先生におれの何がわかる!〜不協和への対応法
相手がちゃんと向き合ってくれない。話すこと自体に抵抗があるようだ…そんな困った経験ありませんか。
これを動機づけ面接(MI)では「不協和(discord)」と呼んでいます。
○維持トークと不協和の違い
たとえば、生徒(話し手)と先生(聞き手)がいるとします。生徒はなかなか勉強に身が入りません。
そのとき、「毎日、帰宅して1時間勉強する」という目標にたいして、「現状維持(=勉強しない)でかまわない」という方向の発言をMIでは「維持トーク」(Sustain Talk)といいます。
具体的には、「忙しいから勉強する時間がない」「やる気がわかない」「先生に言われたら逆に意欲をなくす」…などなど。
(維持トークの例)
・「忙しいから勉強する時間がない」
・「やる気がわかない」
・「先生に言われたら逆に意欲をなくす」
それに対して、生徒(話し手)が先生(聞き手)とのコミュニケーションそのものに対して何らかの抵抗を示すことを「不協和」(discord)といいます。「周波数が噛み合わない」「ちぐはぐになる」というイメージで捉えてもかまいません。
(不協和の例)
- 議論、口論のようになる
- 無視する
- 話をさえぎる
- 「意味がない」と切り捨てる
家庭内で、思春期の子供との「不協和」に困惑している親も多いかもしれませんね。
○不協和への応答とMI集中講座
不協和への応答はいろいろありますが、一番の基本は伝え返し(複雑な聞き返し)です。
聞き手にとっては、話し手との関係がうまくいっていないと動揺するのではなく、話し手の内面を理解しようと試み、それを丁寧に確認することがキーとなります。
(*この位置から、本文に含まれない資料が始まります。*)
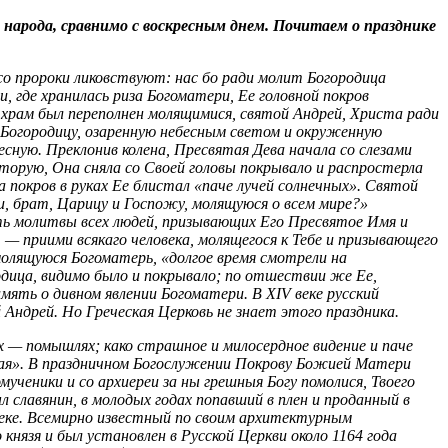
 народа, сравнимо с воскресным днем. Почитаем о празднике
 со пророки ликовствуют: нас бо ради молит Богородица
, где хранилась риза Богоматери, Ее головной покров
да храм был переполнен молящимися, святой Андрей, Христа ради
у Богородицу, озаренную небесным светом и окруженную
ную. Преклонив колена, Пресвятая Дева начала со слезами
оторую, Она сняла со Своей головы покрывало и распростерла
 покров в руках Ее блистал «паче лучей солнечных». Святой
и, брат, Царицу и Госпожу, молящуюся о всем мире?»
ть молитвы всех людей, призывающих Его Пресвятое Имя и
— приими всякаго человека, молящегося к Тебе и призывающего
олящуюся Богоматерь, «долгое время смотрели на
дица, видимо было и покрывало; по отшествии же Ее,
амять о дивном явлении Богоматери. В XIV веке русский
 Андрей. Но Греческая Церковь не знает этого праздника.
ах — помышлях; како страшное и милосердное видение и паче
агая». В праздничном Богослужении Покрову Божией Матери
ученики и со архиереи за ны грешныя Богу помолися, Твоего
 славянин, в молодых годах попавший в плен и проданный в
еке. Всемирно известный по своим архитектурным
нязя и был установлен в Русской Церкви около 1164 года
去年、MIの3日間集中講座に参加したとき、「不協和への応答」という項目がありました。
話し手が聞き手とのコミュニケーション自体にネガティブな対応を示すときに、どう応答するか。その練習はなかなか面白いものでしたが、私がいちばん印象深かったのは、ある司法関係の方が全員の前で行ったデモンストレーションでした。
少年院か、それに類した施設で働いている本職の方です。
(研修の内容は守秘義務があるので具体的には書きませんが)
相手(少年役)がどんなにネガティブな言葉をぶつけてきても、動じることなく柔らかに受け止める。
「それはつまり……いうこと(?)」
「……だと思っている(?)」
と丁寧に気持ちを確認していく。
野球に例えれば名キャッチャーのように見事で、私はとても感銘を受けました。
「そうか! 相手がネガティブな態度だからといって、こちらが焦る必要はまったくない。こちらがどう思われるかを気にするのではなく、相手がいま何を考え問題にしているかに集中して、それを丁寧に確認すればいいんだ」
…私はそう気づきました。
そして翌日、講座の最終日には娘のコスプレ用カツラをむりやり借りて参加しました。
周り(相手)からどう思われても気にせず、相手の内面の理解に意識を集中するいい練習に!